Walsingham continued, ‘I have released Parry and set men to watch his house. We have little evidence at the moment, and a false accusation would merely lose us valuable information. If Parry attempts to make contact with anyone we know to be in league against you, he will be arrested again and tried for treason.’

‘Very well,’ she said, frowning impatiently as the door to her chamber opened. Helena stood blocking the doorway, as though to prevent someone from entering. ‘What is it, Helena?’

‘Lord Leicester wishes to speak with you, Your Majesty.’ Helena’s face was grave and unsmiling. She disapproved of Robert’s marriage to Lettice, and had never made any show of hiding her feelings. But then, her loyalty to Elizabeth was beyond question, and she objected to anything that might upset her queen. Her Swedish accent was most pronounced tonight. ‘I have told him it is very late and you will not wish to be disturbed, Your Majesty. But he would not listen and is insisting that I announce him.’

Robert? Come to see her so late at night?

Elizabeth experienced a flicker of girlish excitement she had not felt in a long time, and saw Walsingham’s dark, intelligent gaze narrow on her face.

She steadied herself and tried to look unconcerned. Robert was a married man again now, just as he had been in the first years of her
reign
. It would not do to encourage the same vicious old gossip by allowing him free access to her chamber late at night. But just this once would not do any harm.

And if it should come to his wife’s ears that he was visiting the Queen at night again, so much the better.

‘Very well,’ she said coolly, and nodded to Helena. ‘You may invite his lordship to enter.’
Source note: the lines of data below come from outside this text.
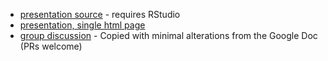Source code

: * [presentation source](testing.Rpres) - requires RStudio
* [presentation, single html page](testing.html)
* [group discussion](discussion.md) - Copied with minimal alterations from the Google Doc (PRs welcome)
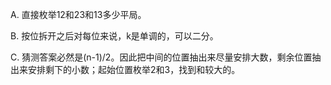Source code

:A. 直接枚举12和23和13多少平局。

B. 按位拆开之后对每位来说，k是单调的，可以二分。

C. 猜测答案必然是(n-1)/2。因此把中间的位置抽出来尽量安排大数，剩余位置抽出来安排剩下的小数；起始位置枚举2和3，找到和较大的。
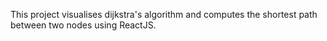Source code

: This project visualises dijkstra's algorithm and computes the shortest path between two nodes using ReactJS.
Robert strode to her bedside. His appearance was still as haggard as it had been ever since the death of his little son in July, she noted, and surprised a sympathy in herself for his loss. Yet it was six months since the boy had died. Was he never to recover from that blow? But then, Lettice must be too old to bear another heir to the earldom, and so his line would be broken. His grief must be bitter indeed.

Robert went down on one knee, his cap in hand. When she gestured him to rise, he kissed her hand and muttered, ‘My queen!’

Walsingham’s eyebrows rose. He cleared his throat, and Robert looked searchingly in his direction.

‘What, you here too?’

With a slight bow, Walsingham nodded. ‘My business is almost concluded,’ he reassured Leicester, then turned to Elizabeth. ‘All that remains to be said to Your Majesty is that I have decided to bait a trap for our Catholic friends. It may take some time to lay the foundations for this trap, and it will be costly. There are men to be paid, and travel arrangements, and other sundry expenses. But if I could be assured of remuneration …’

His voice tailed off meaningfully. She transferred her stare from Robert to Walsingham, suddenly realizing his true purpose in visiting her tonight. ‘You want more money?’ she demanded. ‘Already? What happened to the last expenses I granted you?’